Total construction spending decreased by 0.4 percent in December, yet industry job openings at the end of the month set a new high for December, according to an assessment the Associated General Contractors of America conducted Feb. 1 of two new federal data sets. Association officials said the jobs data signals that the slowdown in construction spending may have been more about changes in weather than demand.
“The record number of job openings in construction compared to previous Decembers suggests contractors are bullish about their backlogs despite a dip in spending in December,” said Ken Simonson, the association’s chief economist. “Some of the downturn may be due to unusually bad weather rather than a shrinking market.”
Construction spending, not adjusted for inflation, totaled $1.810 trillion at a seasonally adjusted annual rate in December, 0.4 percent below the November rate, which was revised up from the initial estimate a month ago. Spending on private residential construction decreased for the seventh consecutive month in December, by 0.3 percent. Spending on private nonresidential construction fell 0.5 percent in December, while public construction investment declined 0.4 percent.
A separate government report showed there were 359,000 job openings in construction at the end of the year, a jump of 58,000, or 19 percent, from a year earlier and the highest December total in the 23-year history of the data. Openings exceeded the 217,000 workers hired during the entire month, which suggests contractors wanted to bring on board more than twice as many employees as they were able to find, Simonson added.
Spending varied among large private nonresidential segments. The biggest component, commercial construction—comprising warehouse, retail and farm construction—increased 0.4 percent. Spending on manufacturing plants decreased 2.2 percent.
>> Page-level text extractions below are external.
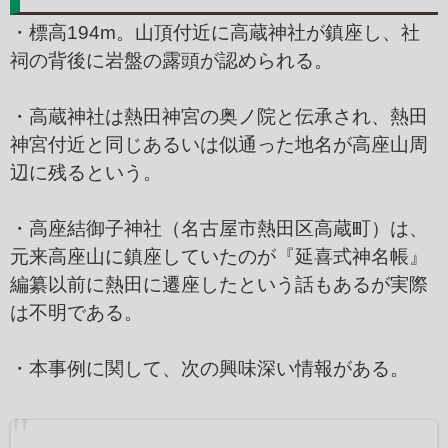
・標高194m。山頂付近に高蔵神社が鎮座し、社
祠の背後に岩盤の露頭が認められる。
・高蔵神社は熱田神宮の奥ノ院と伝承され、熱田
神宮付近と同じあるいは似通った地名が高座山周
辺に残るという。
・高座結御子神社（名古屋市熱田区高蔵町）は、
元来高座山に鎮座していたのが『延喜式神名帳』
編纂以前に熱田に遷座したという話もあるが実際
は不明である。
・本事例に関して、次の興味深い情報がある。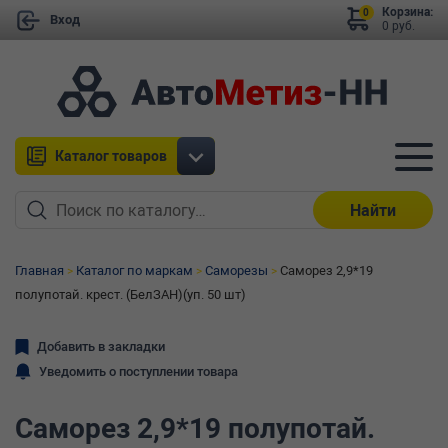
Корзина:
0
Вход
0 руб.
Каталог товаров
Найти
Главная
Каталог по маркам
Саморезы
Саморез 2,9*19
полупотай. крест. (БелЗАН)(уп. 50 шт)
Добавить в закладки
Уведомить о поступлении товара
Саморез 2,9*19 полупотай.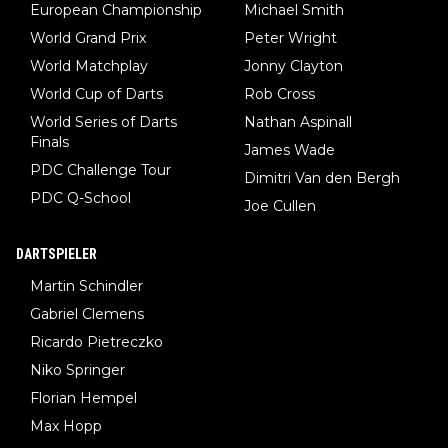
European Championship
Michael Smith
World Grand Prix
Peter Wright
World Matchplay
Jonny Clayton
World Cup of Darts
Rob Cross
World Series of Darts
Nathan Aspinall
Finals
James Wade
PDC Challenge Tour
Dimitri Van den Bergh
PDC Q-School
Joe Cullen
DARTSPIELER
Martin Schindler
Gabriel Clemens
Ricardo Pietreczko
Niko Springer
Florian Hempel
Max Hopp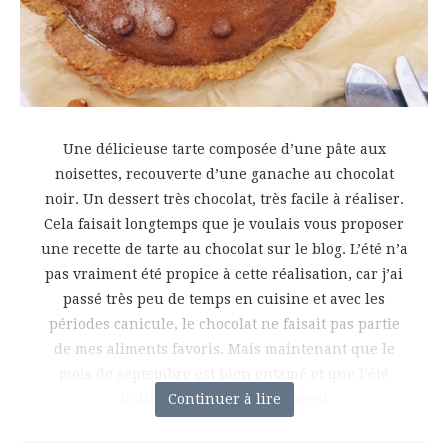
Une délicieuse tarte composée d’une pâte aux
noisettes, recouverte d’une ganache au chocolat
noir. Un dessert très chocolat, très facile à réaliser.
Cela faisait longtemps que je voulais vous proposer
une recette de tarte au chocolat sur le blog. L’été n’a
pas vraiment été propice à cette réalisation, car j’ai
passé très peu de temps en cuisine et avec les
périodes canicule, le chocolat ne faisait pas partie
de mes aliments favoris. Mais maintenant que le
mois de septembre est bien entamé et que l’été
indien se termine, le moment
Continuer à lire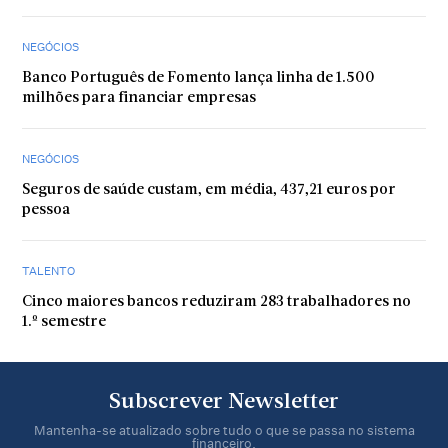
NEGÓCIOS
Banco Português de Fomento lança linha de 1.500
milhões para financiar empresas
NEGÓCIOS
Seguros de saúde custam, em média, 437,21 euros por
pessoa
TALENTO
Cinco maiores bancos reduziram 283 trabalhadores no
1.º semestre
Subscrever Newsletter
Mantenha-se atualizado sobre tudo o que se passa no sistema
financeiro.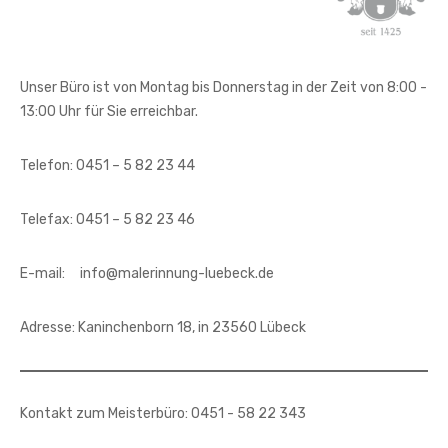
Unser Büro ist von Montag bis Donnerstag in der Zeit von 8:00 -
13:00 Uhr für Sie erreichbar.
Telefon: 0451 – 5 82 23 44
Telefax: 0451 – 5 82 23 46
E-mail: info@malerinnung-luebeck.de
Adresse: Kaninchenborn 18, in 23560 Lübeck
Kontakt zum Meisterbüro: 0451 - 58 22 343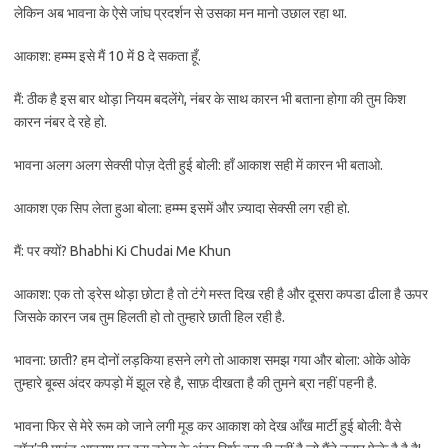
लेकिन अब भावना के ऐसे जांघ प्रदर्शन से उसका मन मानो उछाल रहा था.
आकाश: हम्म्म इसे मैं 10 में 8 दे सकता हूँ.
मैं: ठीक है इस बार थोड़ा नियम बदलेंगे, नंबर के साथ कारन भी बताना होगा की तुम किश
कारन नंबर दे रहे हो.
भावना अलग अलग सेक्सी पोज़ देती हुई बोली: हाँ आकाश सही में कारन भी बताओ.
आकाश एक सिप लेता हुआ बोला: हम्म्म इसमें और ज़्यादा सेक्सी लग रही हो.
मैं: पर क्यों? Bhabhi Ki Chudai Me Khun
आकाश: एक तो ड्रेस थोड़ा छोटा है तो टंगे मस्त दिख रही है और दूसरा कपडा ढीला है ऊपर
जिसके कारन जब तुम हिलती हो तो तुम्हारे छाती हिल रही है.
भावना: छाती? हम दोनों लड़किया हसने लगे तो आकाश समझ गया और बोला: ओके ओके
तुम्हारे बूब्स अंदर कपड़ो में झूल रहे है, साफ़ दीखता है की तुमने ब्रा नहीं पहनी है.
भावना फिर से मेरे रूम को जाने लगी मूड कर आकाश को देख आँख मार्टी हुई बोली: वैसे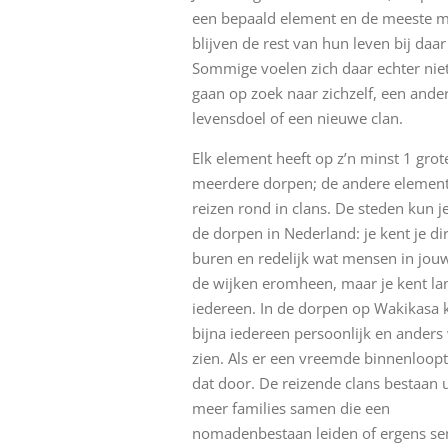
een bepaald element en de meeste 
blijven de rest van hun leven bij daa
Sommige voelen zich daar echter niet
gaan op zoek naar zichzelf, een ande
levensdoel of een nieuwe clan.
Elk element heeft op z’n minst 1 grot
meerdere dorpen; de andere element
reizen rond in clans. De steden kun je
de dorpen in Nederland: je kent je di
buren en redelijk wat mensen in jou
de wijken eromheen, maar je kent lan
iedereen. In de dorpen op Wakikasa 
bijna iedereen persoonlijk en anders
zien. Als er een vreemde binnenloopt
dat door. De reizende clans bestaan u
meer families samen die een
nomadenbestaan leiden of ergens se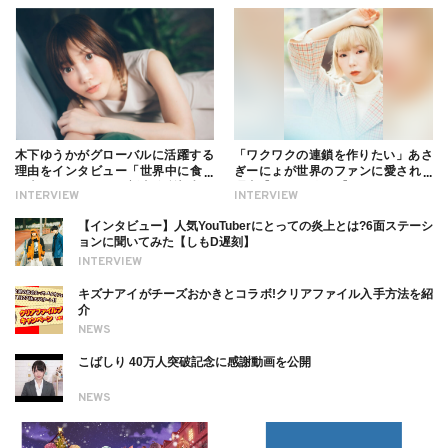
木下ゆうかがグローバルに活躍する
「ワクワクの連鎖を作りたい」あさ
理由をインタビュー「世界中に食べ
ぎーにょが世界のファンに愛される
る幸せを伝えたい」新事務所加入に
理由【インタビュー】
INTERVIEW
INTERVIEW
ついても
【インタビュー】人気YouTuberにとっての炎上とは?6面ステーシ
ョンに聞いてみた【しもD遅刻】
INTERVIEW
キズナアイがチーズおかきとコラボ!クリアファイル入手方法を紹
介
NEWS
こばしり 40万人突破記念に感謝動画を公開
NEWS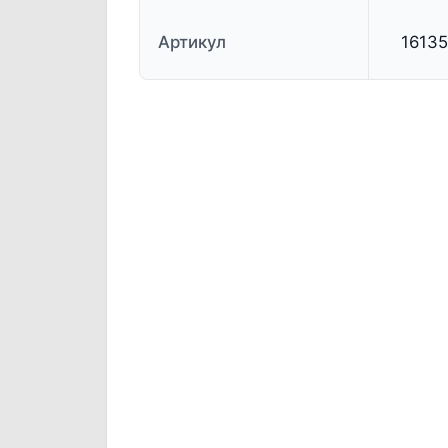
Артикул
1613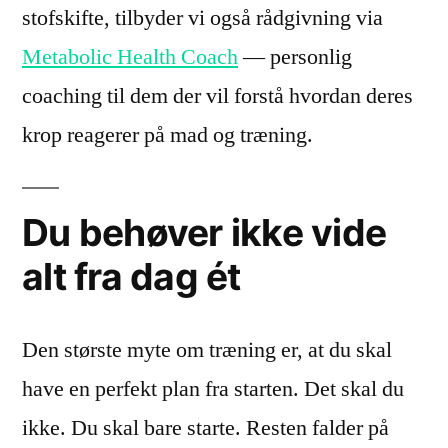
stofskifte, tilbyder vi også rådgivning via
Metabolic Health Coach
— personlig
coaching til dem der vil forstå hvordan deres
krop reagerer på mad og træning.
Du behøver ikke vide
alt fra dag ét
Den største myte om træning er, at du skal
have en perfekt plan fra starten. Det skal du
ikke. Du skal bare starte. Resten falder på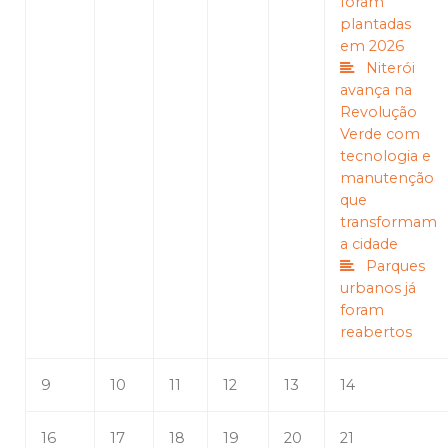
foram
plantadas
em 2026
Niterói
avança na
Revolução
Verde com
tecnologia e
manutenção
que
transformam
a cidade
Parques
urbanos já
foram
reabertos
9
10
11
12
13
14
16
17
18
19
20
21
Private power construction rose 0.5 percent.
Public categories were also mixed. The largest public segment, highway and street construction, increased 1.1 percent in December. Spending declined 0.3 percent for education construction. Investment in transportation facilities rose 0.2 percent.
Residential spending shrank due to a 2.3 percent contraction from November in single-family homebuilding. That outweighed increases of 3.2 percent in multifamily construction and 0.7 percent in additions and renovations to owner-occupied houses.
Association officials cautioned that labor shortages and regulatory delays on federally funded projects pose a risk for contractors in 2023. They urged the Biden administration and Congress to clarify new Buy America and registered apprenticeship requirements included in new federal funding measures. And they continued to push for immigration reform and support for construction training programs to get more people into construction careers.
“Instead of just talking about projects that someday might get built, the President and Congress should take steps to speed project reviews, reduce regulatory delays and enable men and women to pursue high-paying construction careers,” said Stephen E. Sandherr, the association’s chief executive officer.